## PROVIDED PASSAGE
══════
Nvidia and AMD Hug It Out, SLI Coming To AMD Mobos
MojoKid writes "In a rather surprising turn of events, NVIDIA has just gone on record that, starting with AMD's 990 series chipset, you'll be able to run multiple NVIDIA graphics cards in SLI on AMD-based motherboards, a feature previously only available on Intel or NVIDIA-based motherboards. Nvidia didn't go into many specifics about the license, such as how long it's good for, but did say the license covers 'upcoming motherboards featuring AMD's 990FX, 990X, and 970 chipsets.'"
You already can use an Nvidia card as dedicated physx with an AMD card, but in order to not create a bottleneck and actually experience a performance loss, you need an Nvidia card that is more or less on par with your AMD card. So if you have, say, an AMD 6970, you would need like an Nvidia 460 at the very least to get good enough performance boost for it to even be worth the extra cash instead of just going crossfire.
Since all the exclusion did was hurt nVidia in sales for people who stay loyal to AMD and refuse to go intel just for SLi. Allowing SLi on AMD boards will boost nVidias sales a bit.
Do you really think so? We've been down this road before and while it's sometimes a nice ride, it always leads to a rather anticlimactic dead-end.
(Notable examples are VLB, EISA, PCI and AGP, plus some very similar variations on each of these.)
Maybe. I've only somewhat-recently found myself occasionally wanting more than 512MB on a graphics card; perhaps I am just insufficiently hardcore (I can live with that).
That said: If 512MB is adequate for my not-so-special wants and needs, and 2GB is "just too small" for some other folks' needs, then a target of 8GB seems to be rather near-sighted.
══════
## YOUR OBJECTIVE
Rewrite the stretch of the Nvidia and AMD SLI text from "Since all the" through "rather anticlimactic dead-end.", putting "disappointing" in place of "anticlimactic".
══════
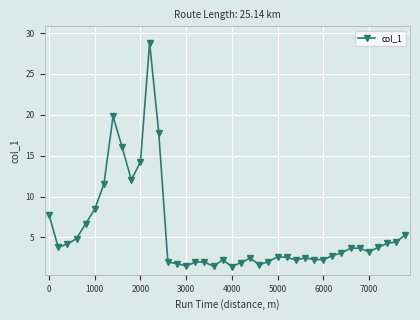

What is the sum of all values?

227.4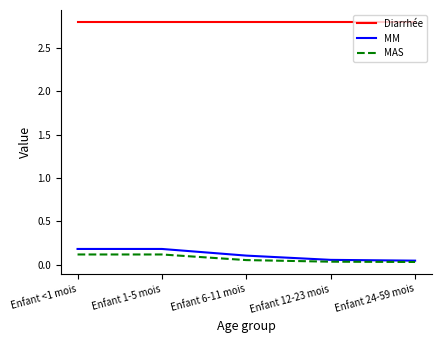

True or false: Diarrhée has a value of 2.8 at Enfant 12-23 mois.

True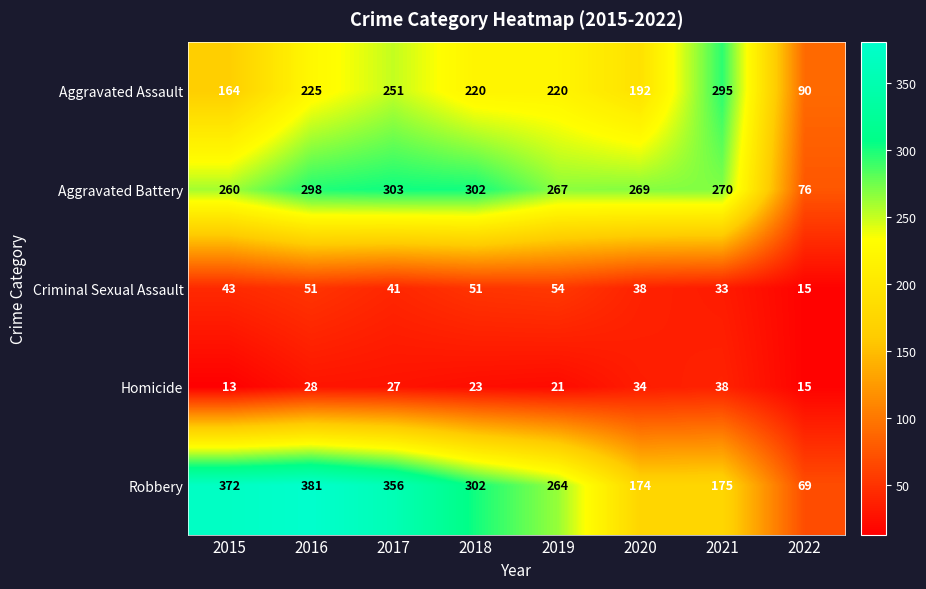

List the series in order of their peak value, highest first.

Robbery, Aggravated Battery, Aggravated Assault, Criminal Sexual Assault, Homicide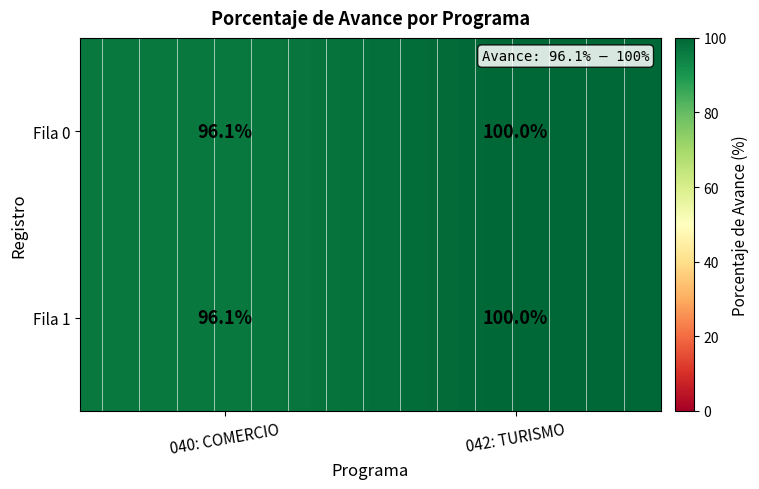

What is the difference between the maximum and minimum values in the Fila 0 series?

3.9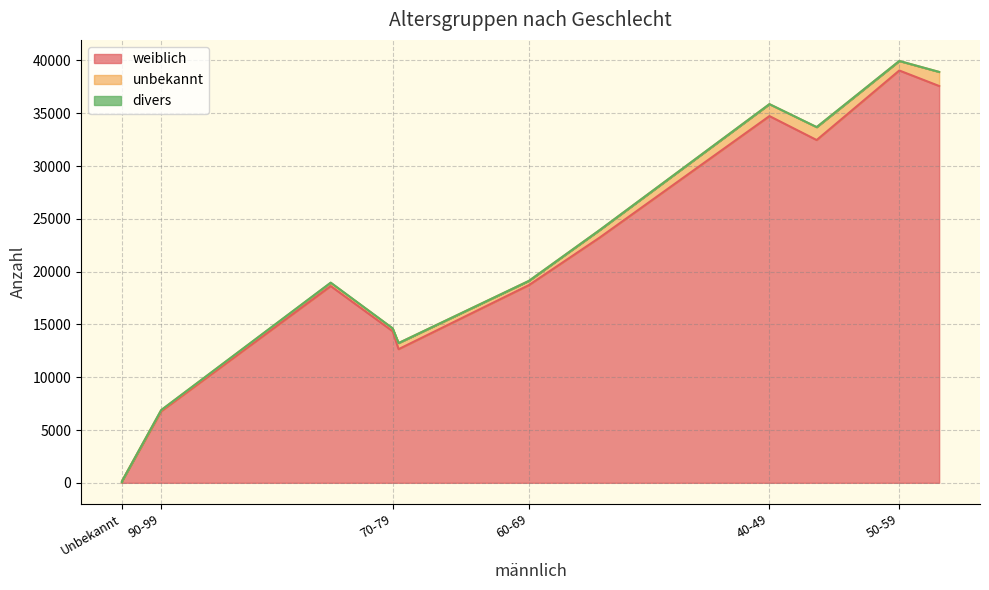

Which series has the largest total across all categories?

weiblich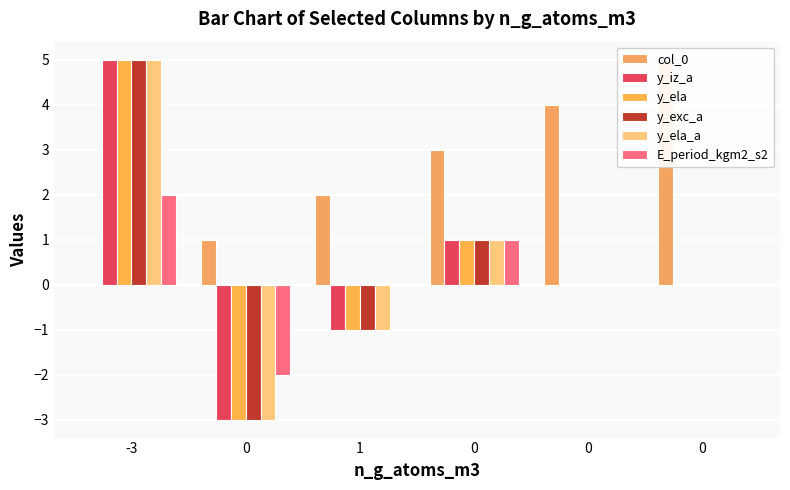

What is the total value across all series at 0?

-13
══════
## TASK RESULT
Since all the exclusion did was hurt nVidia in sales for people who stay loyal to AMD and refuse to go intel just for SLi. Allowing SLi on AMD boards will boost nVidias sales a bit.
Do you really think so? We've been down this road before and while it's sometimes a nice ride, it always leads to a rather disappointing dead-end.